● TASK DATA:
=-=-=-=-=
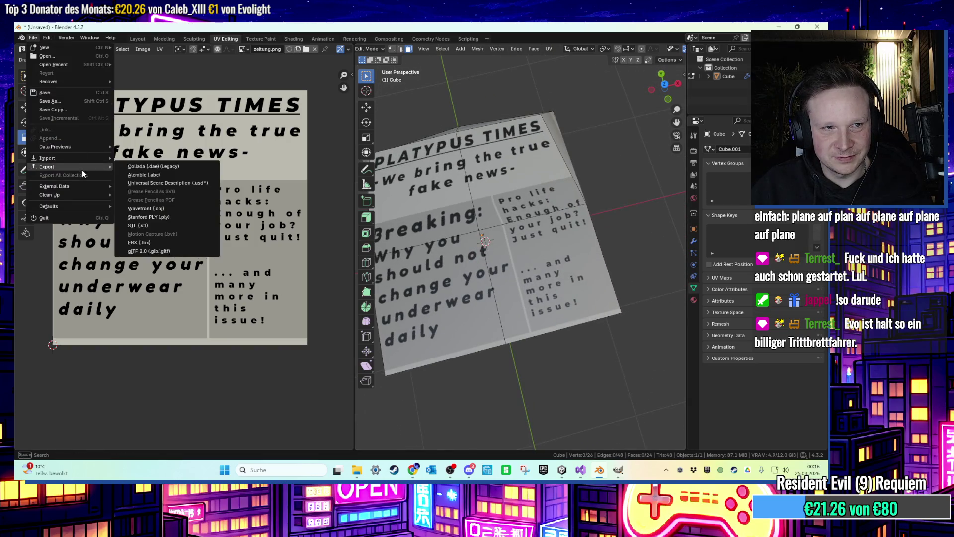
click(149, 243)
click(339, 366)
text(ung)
=-=-=-=-=
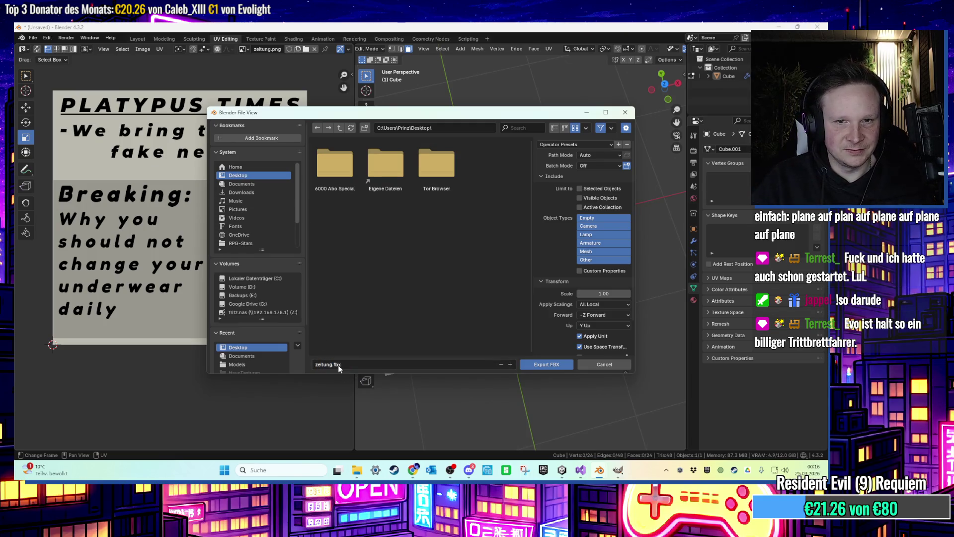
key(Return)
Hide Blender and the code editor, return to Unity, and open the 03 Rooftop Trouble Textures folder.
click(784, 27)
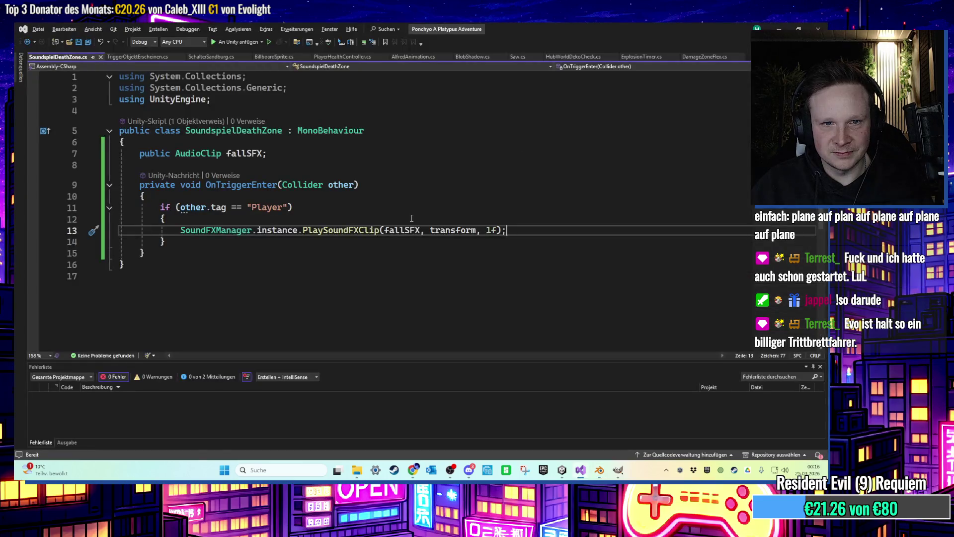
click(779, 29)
=-=-=-=-=
● WHAT YOU HAVE TO DO: Look above for the line with "key(Return)" and the line with "click(779, 29)". Copy them and every line between, exactly, but no pictures.

● RESPONSE FOR THIS EXERCISE:
key(Return)
Hide Blender and the code editor, return to Unity, and open the 03 Rooftop Trouble Textures folder.
click(784, 27)
click(779, 29)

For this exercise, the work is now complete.